There’s something of a tradition in espionage fiction for presenting spies as gourmands. James Bond knew his way around a dining table, as did many of his enemies; even more so Harry Palmer, whose romantic escapade in The Ipcress File came at the end of a home-cooked meal rather than a cocked eyebrow and a suave one-liner. Rudi’s culinary background takes this a step further, and as with his predecessors it adds some humanity to a larger-than-life role. His evolution into what is effectively a spymaster never supplants his interest in food, and there’s never any question that he’s happier sweating over a hot stove than he is over the independence and survival of continental culture — an element of the ordinary in the midst of the extraordinary.

Of course, anyone who’s visited Europe knows that food and the culture go hand-in-hand, it is at least as much a point of pride as any other national characteristics. On this point there is a clear distinction made with The Community, which earlier in the series is criticised for having on its menus only the kind of stodgy, post-war British cuisine which ex-pats on the continent still have to deny persists to this day (this slander in spite of the UK having all the best restaurants, chefs, etc. etc.). Forget about assassinations, WMDs, bioweapons and genocides: dinner may be the clearest indication of The Community leadership’s villainy… and acceptance of what’s offered a damning indictment of its population’s largely complacent conformity to their rule.
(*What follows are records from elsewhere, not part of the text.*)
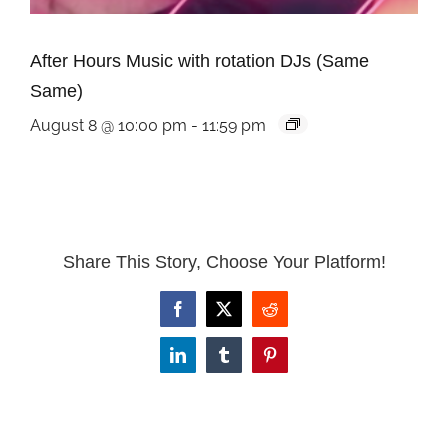
After Hours Music with rotation DJs (Same
Same)
August 8 @ 10:00 pm
-
11:59 pm
Share This Story, Choose Your Platform!
Facebook
X
Reddit
LinkedIn
Tumblr
Pinterest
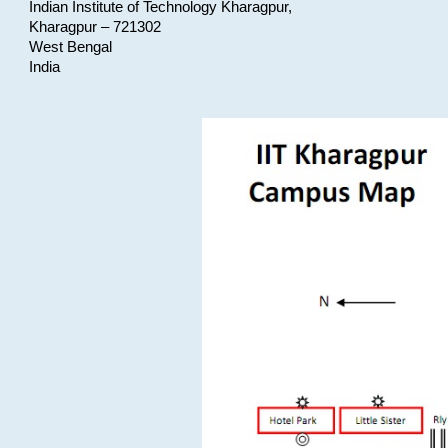
Indian Institute of Technology Kharagpur,
Kharagpur – 721302
West Bengal
India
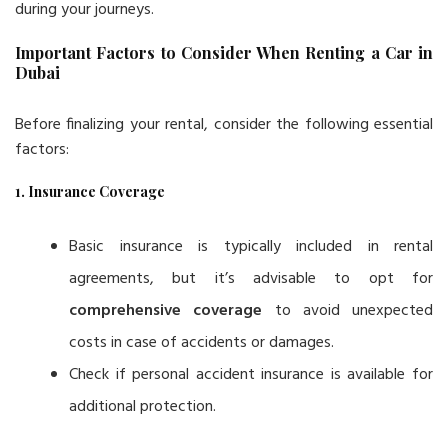
during your journeys.
Important Factors to Consider When Renting a Car in
Dubai
Before finalizing your rental, consider the following essential
factors:
1. Insurance Coverage
Basic insurance is typically included in rental
agreements, but it’s advisable to opt for
comprehensive coverage
to avoid unexpected
costs in case of accidents or damages.
Check if personal accident insurance is available for
additional protection.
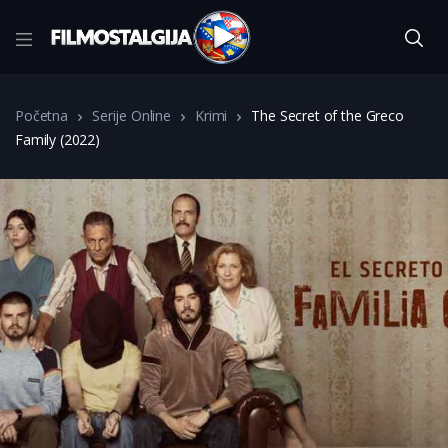
Početna
Serije Online
Krimi
The Secret of the Greco
Family (2022)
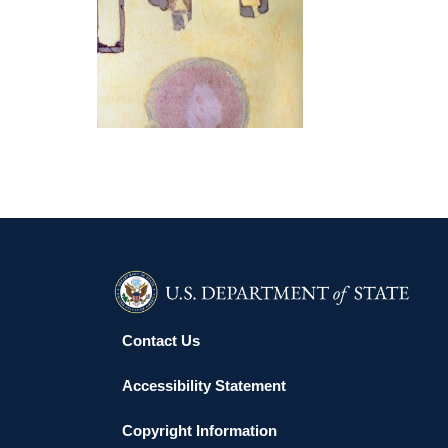
KUWAIT 2014
Contact Us
Accessibility Statement
Copyright Information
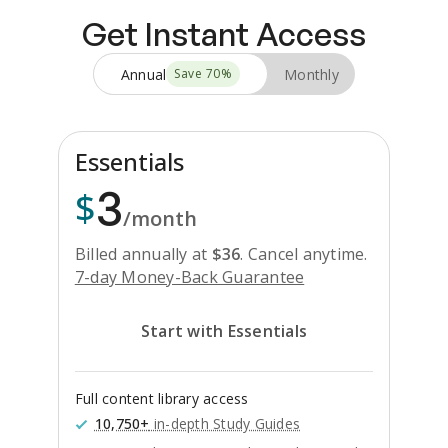
Get Instant Access
Annual
Monthly
Save
70
%
Essentials
3
$
/month
Billed annually at
$
36
.
Cancel anytime.
7-day Money-Back Guarantee
Start with Essentials
Full content library access
10,750+
in-depth Study Guides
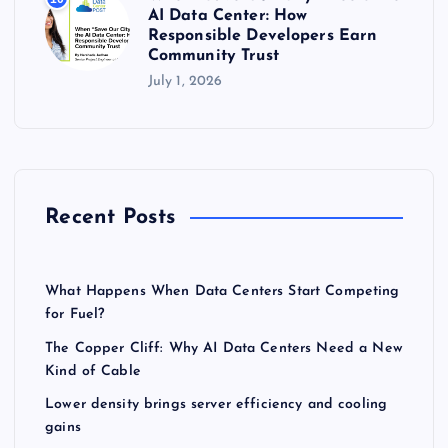
AI Data Center: How
Responsible Developers Earn
Community Trust
July 1, 2026
Recent Posts
What Happens When Data Centers Start Competing
for Fuel?
The Copper Cliff: Why AI Data Centers Need a New
Kind of Cable
Lower density brings server efficiency and cooling
gains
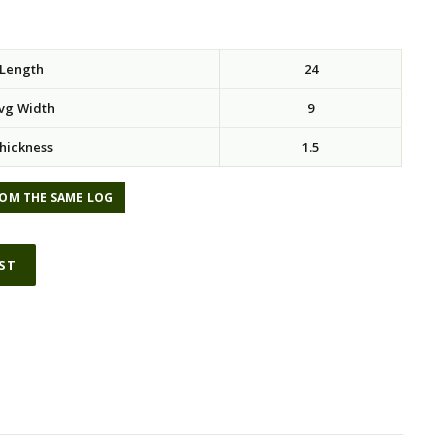
Length
24
vg Width
9
hickness
1.5
OM THE SAME LOG
IST
ative:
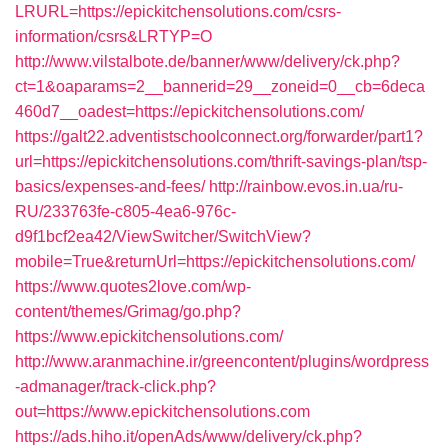
LRURL=https://epickitchensolutions.com/csrs-
information/csrs&LRTYP=O
http://www.vilstalbote.de/banner/www/delivery/ck.php?
ct=1&oaparams=2__bannerid=29__zoneid=0__cb=6deca
460d7__oadest=https://epickitchensolutions.com/
https://galt22.adventistschoolconnect.org/forwarder/part1?
url=https://epickitchensolutions.com/thrift-savings-plan/tsp-
basics/expenses-and-fees/
http://rainbow.evos.in.ua/ru-
RU/233763fe-c805-4ea6-976c-
d9f1bcf2ea42/ViewSwitcher/SwitchView?
mobile=True&returnUrl=https://epickitchensolutions.com/
https://www.quotes2love.com/wp-
content/themes/Grimag/go.php?
https://www.epickitchensolutions.com/
http://www.aranmachine.ir/greencontent/plugins/wordpress
-admanager/track-click.php?
out=https://www.epickitchensolutions.com
https://ads.hiho.it/openAds/www/delivery/ck.php?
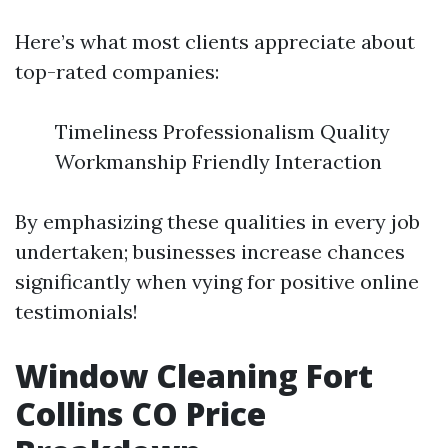
Here’s what most clients appreciate about
top-rated companies:
Timeliness Professionalism Quality
Workmanship Friendly Interaction
By emphasizing these qualities in every job
undertaken; businesses increase chances
significantly when vying for positive online
testimonials!
Window Cleaning Fort
Collins CO Price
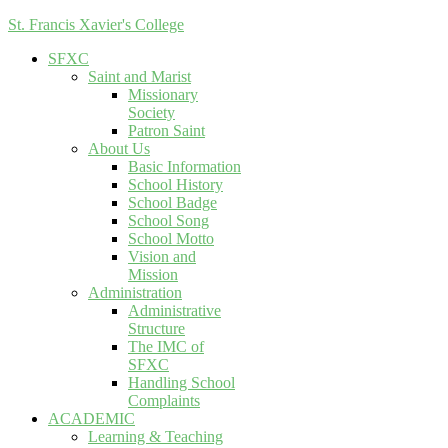
St. Francis Xavier's College
SFXC
Saint and Marist
Missionary
Society
Patron Saint
About Us
Basic Information
School History
School Badge
School Song
School Motto
Vision and
Mission
Administration
Administrative
Structure
The IMC of
SFXC
Handling School
Complaints
ACADEMIC
Learning & Teaching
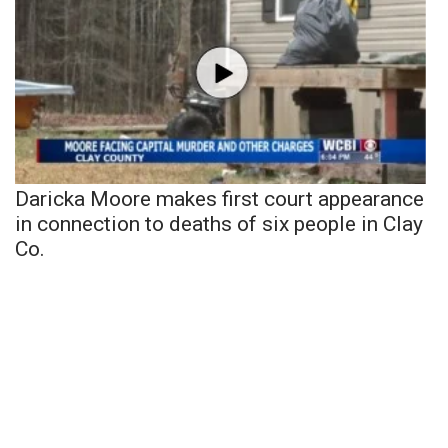
Daricka Moore makes first court appearance
in connection to deaths of six people in Clay
Co.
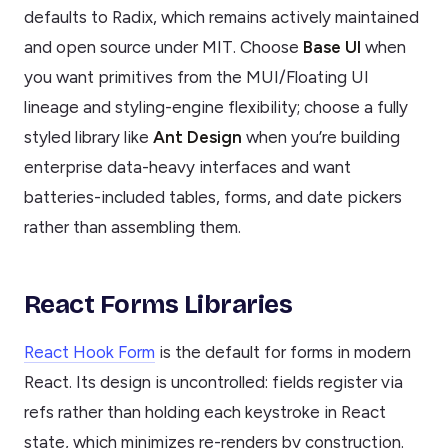
defaults to Radix, which remains actively maintained
and open source under MIT. Choose
Base UI
when
you want primitives from the MUI/Floating UI
lineage and styling-engine flexibility; choose a fully
styled library like
Ant Design
when you’re building
enterprise data-heavy interfaces and want
batteries-included tables, forms, and date pickers
rather than assembling them.
React Forms Libraries
React Hook Form
is the default for forms in modern
React. Its design is uncontrolled: fields register via
refs rather than holding each keystroke in React
state, which minimizes re-renders by construction.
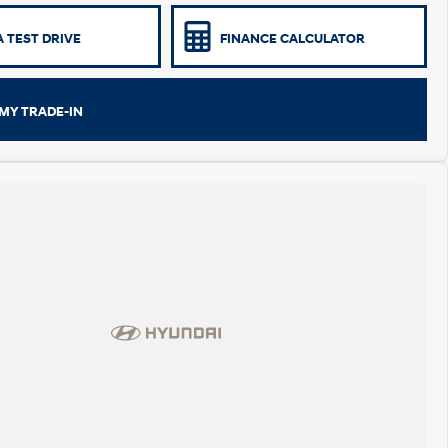
 TEST DRIVE
FINANCE CALCULATOR
MY TRADE-IN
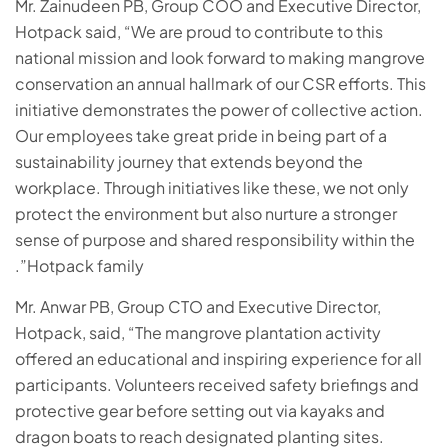
Mr. Zainudeen PB, Group COO and Executive Director,
Hotpack said, “We are proud to contribute to this
national mission and look forward to making mangrove
conservation an annual hallmark of our CSR efforts. This
initiative demonstrates the power of collective action.
Our employees take great pride in being part of a
sustainability journey that extends beyond the
workplace. Through initiatives like these, we not only
protect the environment but also nurture a stronger
sense of purpose and shared responsibility within the
Hotpack family”.
Mr. Anwar PB, Group CTO and Executive Director,
Hotpack, said, “The mangrove plantation activity
offered an educational and inspiring experience for all
participants. Volunteers received safety briefings and
protective gear before setting out via kayaks and
dragon boats to reach designated planting sites.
If The Community represents the top-down model of a quiet, civilised society long imposed by the Old World’s old cultures, Les Coureurs echo the functional anarchism at the heart of Ursula Le Guin’s The Dispossessed: a wholly decentralised quasi-entity, not so much self-governing as spontaneously reforming to satisfy the needs of others. If Les Coureurs ever have leaders, they only come into existence when the client in question also happens to be a member — and Rudi has a job that needs doing. However, as on Le Guin’s Anarras, misdirection of resources (or even just offending individual or collective sensibilities) could lead to impediments or reprisals. It’s a tightrope-walk between independence and co-commitment that anyone exploring collaborative freelancing in the real world may find familiar, if on a rather less threatening scale.

Europe In Winter brings the story of Rudi’s growth full circle, encapsulating within it the weird discoveries he and his allies have unveiled during his journey back to the place he started. But outside that circle we also glimpse another layer to this world, already expanding into new and unknown territories — if there’s a flaw to the novel it’s that we don’t get to explore them right now, and are left to hope for much more to come. Europe In Winter is both a fine conclusion and an enticing set-up within a series that promises to continue overturning expectations as it grows.